In the small city of Reims, in the region of Champagne-Ardenne, Sciences Po offers a highly international environment. It is possible to make worldwide friends for life: from Thailand to the United States, from Ghana to Sweden, from India to Ecuador… Ironically enough, exchange students become friends with people from everywhere in the world except for France! Most imagined they would experience French culture and learn the language but end up learning about Thai culture instead! Many exchange students would love to make French friends but have a hard time doing so. Why? How do French people feel about exchange students? Are French end exchange students secretly eager to be friends and just shy, or is it unrequited love?
Exchange students often blame the system for not having the chance to meet the French full-time colleagues… what is the French excuse?
Full-time Sciences Po students often seem excited about the international environment that the University provides; some people even state that the possibility to meet people from all around the world was definitely one of the main reasons they applied in the first place! However, most French students have no exchange student friends, and even those who claim to have one or two actually don’t seem that close (most of them barely remembered the name or age of their international “friend”!). They blame Sciences Po for the lack of common space: “it is hard to meet them inside, as much as outside school!”. As if opposite winds were constantly preventing full time students and exchanges at Sciences Po from forming great international friendships!
Sciences Po’s student association organizes bar events and nights out for all students, full-time and exchanges are welcome. However, on Campus there are hardly any opportunities to meet; French students can only take one seminar course during the first semester, and these are the only ones open to exchanges too! Matthew Baker who is in charge of the exchange in program on Campus, reassuringly claims, “it will be different in the second semester”, since full-time students will take three seminar courses.
Most French students seem interested in getting to know exchange students and experiencing “unique cultural differences”, others though are not willing to leave their comfort-zone and overcome the “appalling” language barrier. Some claim they don’t hang out with exchanges because they don’t want to struggle with English and point out the age difference, as exchanges are usually older (about two years older on average…hardly generations apart).
One full-time student willingly gave a “straight and honest opinion” about exchange students. She would be happy to make friends with exchanges, but outside class there are apparently no opportunities and in class, she is striking reluctant to cooperate with them on projects and assignments due to their “superficiality”. As she states, “in Sciences Po the selection process is rigorous, but not for exchange students”, she believes they “apply through their school, which is not rigorous”. The exchange program is also seen as an “extended vacation” not primarily devoted to educational purposes. Apparently, Sciences Po students encounter profound obstacles working with international students, “especially with Americans”, since “they don’t have the academic rigor”. Even when they do have opportunities to mingle, French students rather pair with their “rigorous” Sciences Po fellows!
Fortunately for us exchanges, she was the only one to voice such strong opinions. Is she the only person to feel like this or the only one brave enough to say so? Hopefully the first option.

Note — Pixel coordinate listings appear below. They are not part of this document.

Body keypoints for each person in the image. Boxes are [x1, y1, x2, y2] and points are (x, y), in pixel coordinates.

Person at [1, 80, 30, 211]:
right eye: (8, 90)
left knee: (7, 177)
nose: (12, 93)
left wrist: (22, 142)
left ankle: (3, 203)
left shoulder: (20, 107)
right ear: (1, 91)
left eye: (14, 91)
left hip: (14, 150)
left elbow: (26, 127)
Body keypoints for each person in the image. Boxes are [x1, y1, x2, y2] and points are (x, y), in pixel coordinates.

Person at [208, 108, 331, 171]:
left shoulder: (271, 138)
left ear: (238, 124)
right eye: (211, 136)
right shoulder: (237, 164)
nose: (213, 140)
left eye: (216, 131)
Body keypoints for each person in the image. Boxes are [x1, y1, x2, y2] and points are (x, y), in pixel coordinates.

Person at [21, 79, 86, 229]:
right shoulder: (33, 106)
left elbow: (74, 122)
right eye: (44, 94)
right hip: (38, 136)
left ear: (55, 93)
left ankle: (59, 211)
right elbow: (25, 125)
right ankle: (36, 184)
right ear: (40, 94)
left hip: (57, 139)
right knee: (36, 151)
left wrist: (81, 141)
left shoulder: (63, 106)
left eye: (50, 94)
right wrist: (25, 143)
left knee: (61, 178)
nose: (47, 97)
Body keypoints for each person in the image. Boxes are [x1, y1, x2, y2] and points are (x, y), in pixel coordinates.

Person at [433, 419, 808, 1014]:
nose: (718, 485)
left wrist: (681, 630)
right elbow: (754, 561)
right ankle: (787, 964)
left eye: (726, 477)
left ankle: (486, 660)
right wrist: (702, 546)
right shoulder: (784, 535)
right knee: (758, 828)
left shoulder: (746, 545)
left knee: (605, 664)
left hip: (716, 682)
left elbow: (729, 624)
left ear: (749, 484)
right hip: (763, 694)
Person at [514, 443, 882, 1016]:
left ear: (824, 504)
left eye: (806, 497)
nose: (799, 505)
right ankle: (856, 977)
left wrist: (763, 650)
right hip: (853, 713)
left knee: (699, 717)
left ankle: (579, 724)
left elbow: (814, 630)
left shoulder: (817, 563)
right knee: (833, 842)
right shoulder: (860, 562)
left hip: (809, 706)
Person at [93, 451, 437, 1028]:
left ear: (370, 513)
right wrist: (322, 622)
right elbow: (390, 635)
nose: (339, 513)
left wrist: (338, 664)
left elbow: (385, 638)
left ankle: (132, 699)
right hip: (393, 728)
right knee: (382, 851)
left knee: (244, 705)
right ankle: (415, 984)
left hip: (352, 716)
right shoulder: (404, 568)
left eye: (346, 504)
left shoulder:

Most of Sciences Po students really would like to tear down the barriers that separate exchange and full-time students, to make the most of the international environment and fulfil the expectations they had when they first walked onto Campus.
Personal note: dear full-time students, exchange students are here to experience the French culture and learn the language; they are here to meet you! Don’t be shy or afraid to approach them, don’t underestimate them. If you do so, you may finally agree with one of your French colleagues who said: “I don’t see them as aliens, they are just human beings”.